--- RECORDED INFORMATION ---

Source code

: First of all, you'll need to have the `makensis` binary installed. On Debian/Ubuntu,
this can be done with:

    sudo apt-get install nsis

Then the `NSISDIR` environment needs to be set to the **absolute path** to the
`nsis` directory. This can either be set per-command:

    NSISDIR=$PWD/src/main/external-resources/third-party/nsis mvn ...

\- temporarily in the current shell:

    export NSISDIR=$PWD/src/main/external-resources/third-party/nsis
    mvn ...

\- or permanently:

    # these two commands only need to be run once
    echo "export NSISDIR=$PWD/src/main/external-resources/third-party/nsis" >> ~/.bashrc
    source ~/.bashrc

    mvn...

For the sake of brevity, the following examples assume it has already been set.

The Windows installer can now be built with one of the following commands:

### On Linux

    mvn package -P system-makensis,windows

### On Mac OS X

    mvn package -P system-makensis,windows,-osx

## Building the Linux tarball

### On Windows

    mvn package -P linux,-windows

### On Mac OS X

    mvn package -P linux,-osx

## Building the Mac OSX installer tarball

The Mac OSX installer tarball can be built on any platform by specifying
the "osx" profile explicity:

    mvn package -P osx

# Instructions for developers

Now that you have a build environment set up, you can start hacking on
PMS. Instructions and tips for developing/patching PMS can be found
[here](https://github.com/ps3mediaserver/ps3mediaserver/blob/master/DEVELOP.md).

---
--- RECORDED INFORMATION ---

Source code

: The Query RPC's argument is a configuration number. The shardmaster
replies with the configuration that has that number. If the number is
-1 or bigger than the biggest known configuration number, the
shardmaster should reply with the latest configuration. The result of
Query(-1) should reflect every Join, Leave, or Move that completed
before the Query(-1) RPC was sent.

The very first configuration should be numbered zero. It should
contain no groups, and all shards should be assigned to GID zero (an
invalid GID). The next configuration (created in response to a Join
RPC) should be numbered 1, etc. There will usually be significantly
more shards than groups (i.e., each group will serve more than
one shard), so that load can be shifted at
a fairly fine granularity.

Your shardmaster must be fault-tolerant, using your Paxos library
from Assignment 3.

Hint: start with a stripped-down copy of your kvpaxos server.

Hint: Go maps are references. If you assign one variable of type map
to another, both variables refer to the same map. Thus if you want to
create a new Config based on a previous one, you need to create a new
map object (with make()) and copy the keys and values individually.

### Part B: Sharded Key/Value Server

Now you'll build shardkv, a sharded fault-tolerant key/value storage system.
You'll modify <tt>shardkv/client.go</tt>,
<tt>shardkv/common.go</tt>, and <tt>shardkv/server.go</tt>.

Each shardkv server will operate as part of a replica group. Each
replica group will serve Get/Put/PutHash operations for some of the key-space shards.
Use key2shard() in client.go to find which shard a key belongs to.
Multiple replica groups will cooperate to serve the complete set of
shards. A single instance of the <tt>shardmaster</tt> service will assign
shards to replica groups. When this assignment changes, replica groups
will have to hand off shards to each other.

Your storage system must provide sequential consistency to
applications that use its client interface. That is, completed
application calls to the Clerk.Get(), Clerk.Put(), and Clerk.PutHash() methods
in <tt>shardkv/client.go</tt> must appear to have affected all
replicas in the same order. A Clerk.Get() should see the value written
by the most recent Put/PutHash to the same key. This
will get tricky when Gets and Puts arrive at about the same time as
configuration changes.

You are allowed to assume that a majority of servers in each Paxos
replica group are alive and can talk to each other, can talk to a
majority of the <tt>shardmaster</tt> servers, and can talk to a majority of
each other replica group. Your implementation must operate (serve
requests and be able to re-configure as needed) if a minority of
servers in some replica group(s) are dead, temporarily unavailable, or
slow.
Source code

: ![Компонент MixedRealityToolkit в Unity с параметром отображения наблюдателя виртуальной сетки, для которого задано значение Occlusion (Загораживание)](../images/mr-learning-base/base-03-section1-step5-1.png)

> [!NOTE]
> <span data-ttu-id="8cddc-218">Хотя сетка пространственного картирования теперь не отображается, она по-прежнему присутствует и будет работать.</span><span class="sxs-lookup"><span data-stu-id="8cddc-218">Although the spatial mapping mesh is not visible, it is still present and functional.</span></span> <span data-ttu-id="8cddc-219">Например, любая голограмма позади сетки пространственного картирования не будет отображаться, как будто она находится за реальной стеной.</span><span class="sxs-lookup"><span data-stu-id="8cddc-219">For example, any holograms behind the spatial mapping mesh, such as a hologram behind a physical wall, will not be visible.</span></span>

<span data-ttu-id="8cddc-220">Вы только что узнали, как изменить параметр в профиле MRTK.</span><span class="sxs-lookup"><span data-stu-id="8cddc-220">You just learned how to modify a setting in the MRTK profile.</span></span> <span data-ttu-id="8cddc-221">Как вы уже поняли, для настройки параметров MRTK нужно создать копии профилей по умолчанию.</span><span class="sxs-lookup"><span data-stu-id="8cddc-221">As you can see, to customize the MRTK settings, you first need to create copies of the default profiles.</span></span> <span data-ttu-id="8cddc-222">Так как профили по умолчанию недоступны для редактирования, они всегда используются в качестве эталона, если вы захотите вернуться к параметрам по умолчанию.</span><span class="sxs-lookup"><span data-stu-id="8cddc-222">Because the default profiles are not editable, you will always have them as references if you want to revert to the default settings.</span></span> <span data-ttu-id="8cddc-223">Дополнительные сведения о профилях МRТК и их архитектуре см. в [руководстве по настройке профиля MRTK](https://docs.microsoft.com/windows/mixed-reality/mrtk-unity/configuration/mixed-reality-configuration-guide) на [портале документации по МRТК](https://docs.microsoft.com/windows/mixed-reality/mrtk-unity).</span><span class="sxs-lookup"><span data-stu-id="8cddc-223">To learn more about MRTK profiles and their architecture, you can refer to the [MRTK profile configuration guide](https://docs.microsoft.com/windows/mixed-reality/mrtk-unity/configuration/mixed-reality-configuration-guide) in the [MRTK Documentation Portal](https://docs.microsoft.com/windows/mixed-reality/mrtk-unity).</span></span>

---

■ WORK REQUEST
Pull out every row that contains the word "numbered" and copy each one. Treat uppercase and lowercase as different.

■ EXERCISE OUTPUT
The very first configuration should be numbered zero. It should
RPC) should be numbered 1, etc. There will usually be significantly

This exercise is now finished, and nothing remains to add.